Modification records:
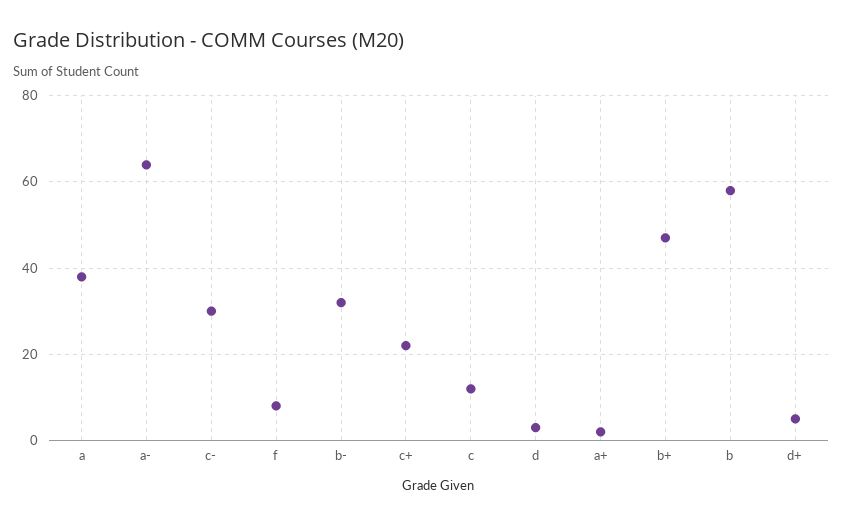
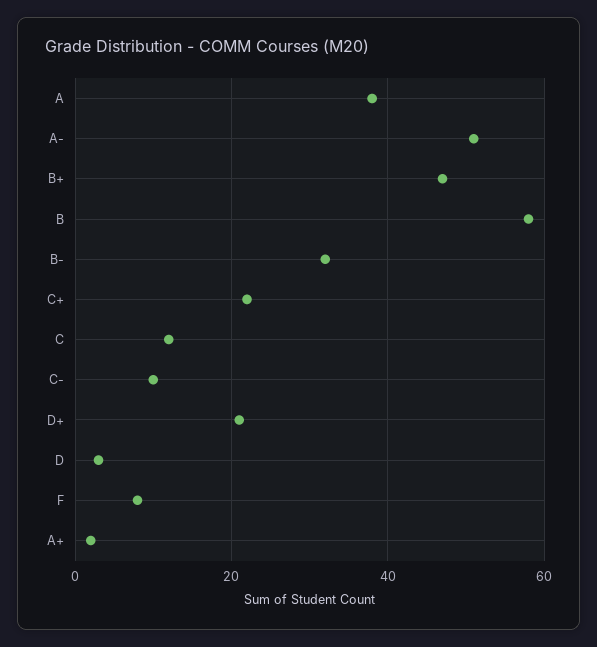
a-: 65 -> 50
c-: 30 -> 10
d+: 5 -> 20

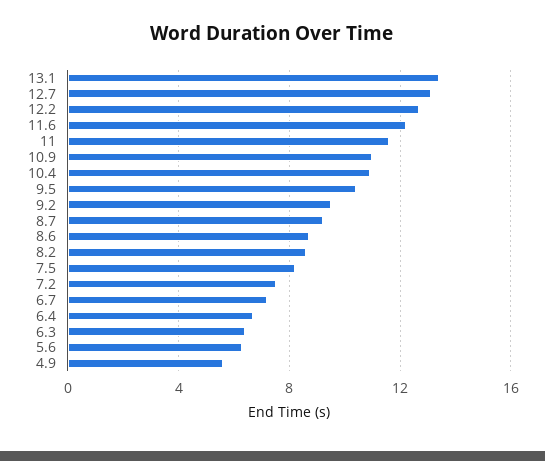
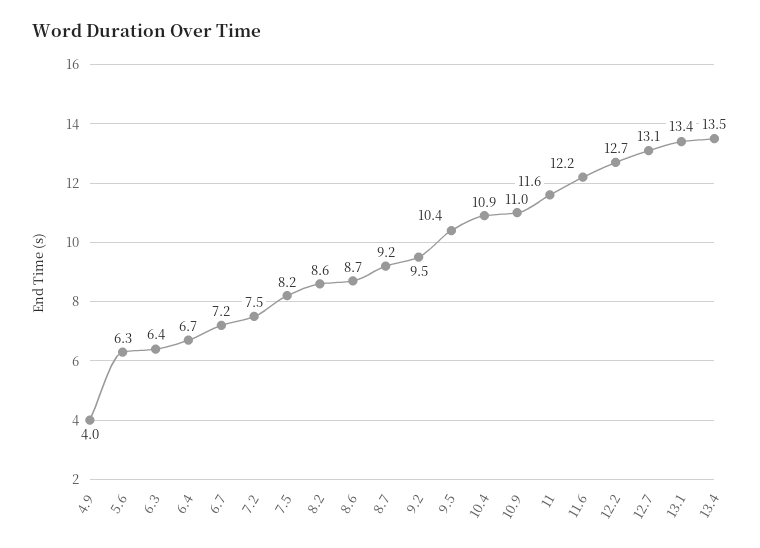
4.9: 5.5 -> 4
13.4: none -> 13.5

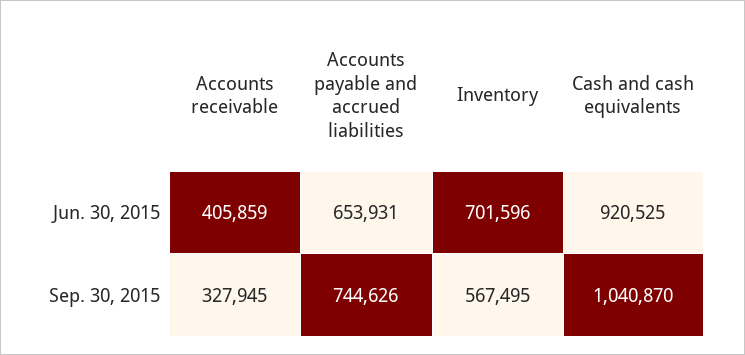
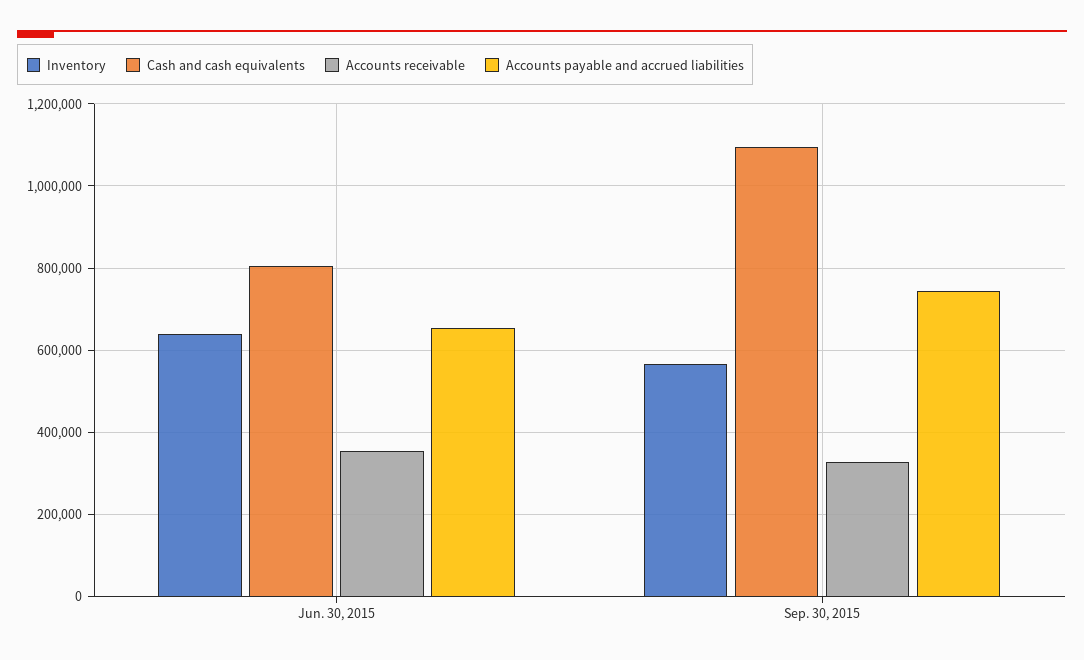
Accounts receivable, Jun. 30, 2015: 405859 -> 360000
Inventory, Jun. 30, 2015: 701596 -> 640000
Cash and cash equivalents, Jun. 30, 2015: 920525 -> 800000
Cash and cash equivalents, Sep. 30, 2015: 1040870 -> 1100000

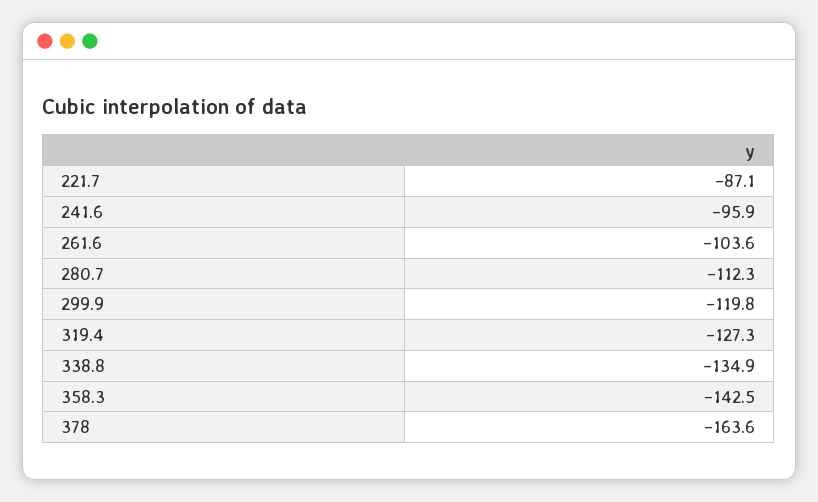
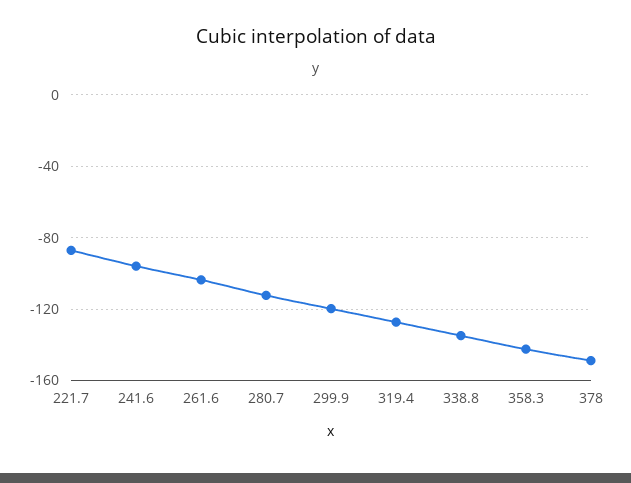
378: -163.6 -> -150

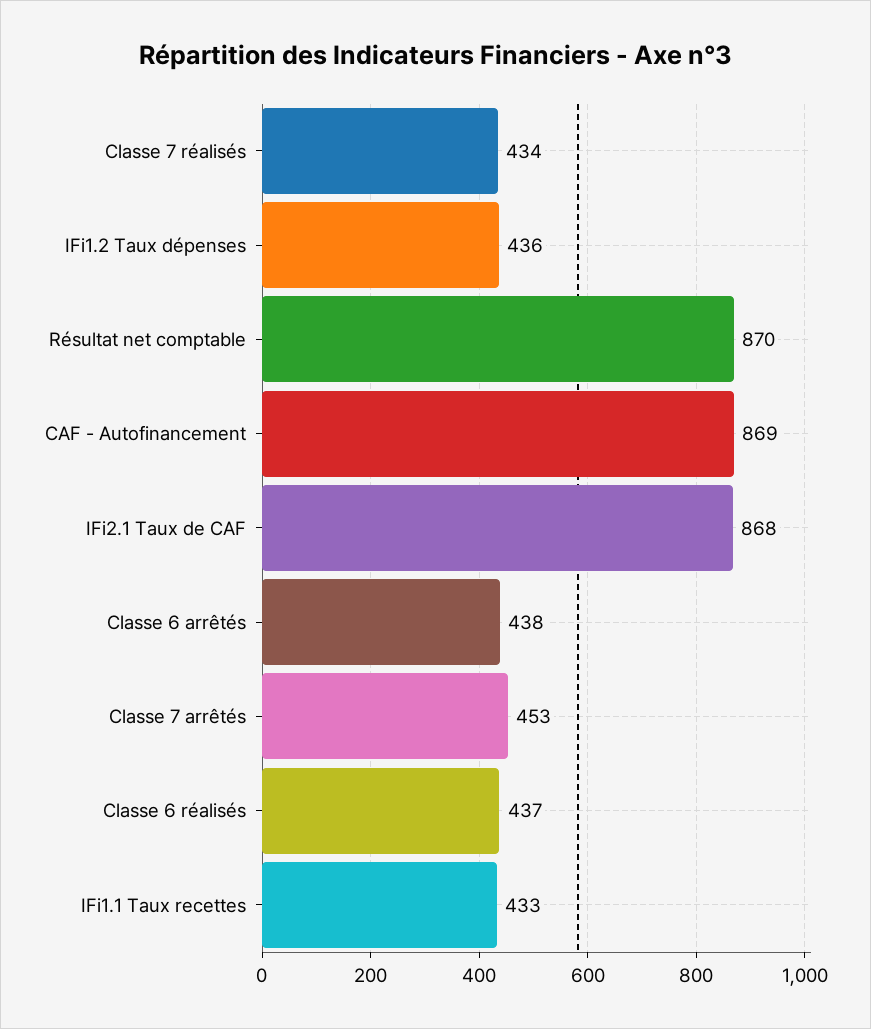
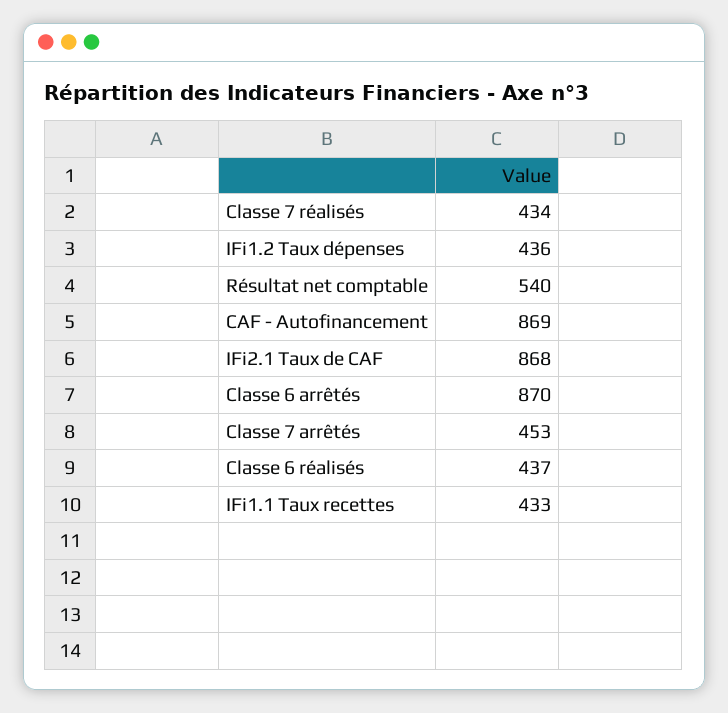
Résultat net comptable: 870 -> 540
Classe 6 arrêtés: 438 -> 870

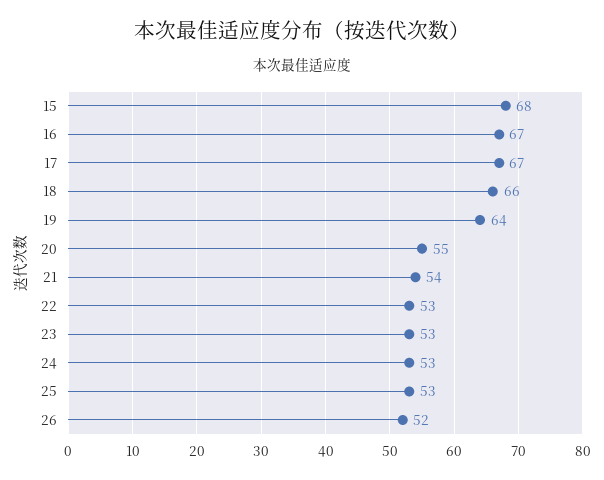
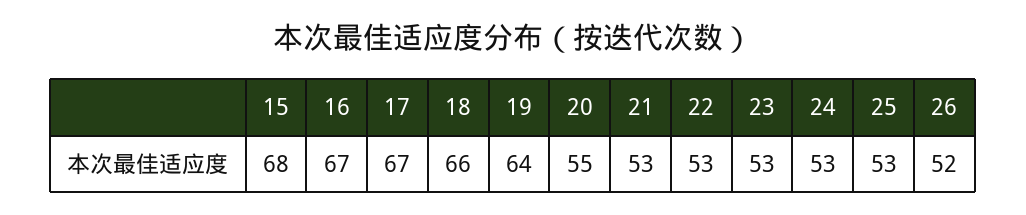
21: 54 -> 53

Job item:
Copy every line of the records above that holds the word "Cash".

Output:
Cash and cash equivalents, Jun. 30, 2015: 920525 -> 800000
Cash and cash equivalents, Sep. 30, 2015: 1040870 -> 1100000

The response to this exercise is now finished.